In the records that follow, find each line with "cookies" and pull it out.

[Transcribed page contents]
--- START ---

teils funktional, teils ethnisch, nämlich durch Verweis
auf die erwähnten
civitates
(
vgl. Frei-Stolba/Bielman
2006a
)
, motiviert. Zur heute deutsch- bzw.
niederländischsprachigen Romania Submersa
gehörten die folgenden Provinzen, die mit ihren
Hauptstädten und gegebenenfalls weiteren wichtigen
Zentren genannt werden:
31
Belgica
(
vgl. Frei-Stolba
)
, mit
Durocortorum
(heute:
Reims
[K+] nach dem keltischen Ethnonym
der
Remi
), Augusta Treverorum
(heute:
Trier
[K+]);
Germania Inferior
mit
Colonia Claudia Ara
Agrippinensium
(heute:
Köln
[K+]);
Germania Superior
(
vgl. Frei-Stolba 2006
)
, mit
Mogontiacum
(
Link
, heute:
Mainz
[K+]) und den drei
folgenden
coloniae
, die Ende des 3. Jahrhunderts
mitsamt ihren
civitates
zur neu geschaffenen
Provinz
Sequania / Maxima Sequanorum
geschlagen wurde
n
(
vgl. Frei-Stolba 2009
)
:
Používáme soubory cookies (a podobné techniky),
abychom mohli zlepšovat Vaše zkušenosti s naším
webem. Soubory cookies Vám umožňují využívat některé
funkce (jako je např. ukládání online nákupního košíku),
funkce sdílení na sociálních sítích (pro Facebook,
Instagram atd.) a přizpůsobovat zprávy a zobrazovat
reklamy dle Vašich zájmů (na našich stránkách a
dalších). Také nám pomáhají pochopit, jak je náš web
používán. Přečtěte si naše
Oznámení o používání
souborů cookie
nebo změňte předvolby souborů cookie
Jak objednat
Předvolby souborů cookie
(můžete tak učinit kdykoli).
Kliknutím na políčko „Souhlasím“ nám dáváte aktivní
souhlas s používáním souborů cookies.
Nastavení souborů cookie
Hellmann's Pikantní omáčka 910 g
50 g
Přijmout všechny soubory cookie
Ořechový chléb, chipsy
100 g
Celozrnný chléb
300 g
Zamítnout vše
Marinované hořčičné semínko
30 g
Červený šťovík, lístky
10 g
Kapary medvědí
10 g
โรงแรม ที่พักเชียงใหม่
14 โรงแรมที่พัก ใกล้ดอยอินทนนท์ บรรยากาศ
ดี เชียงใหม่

--- END ---

_Exercise answer:_
Používáme soubory cookies (a podobné techniky),
webem. Soubory cookies Vám umožňují využívat některé
souhlas s používáním souborů cookies.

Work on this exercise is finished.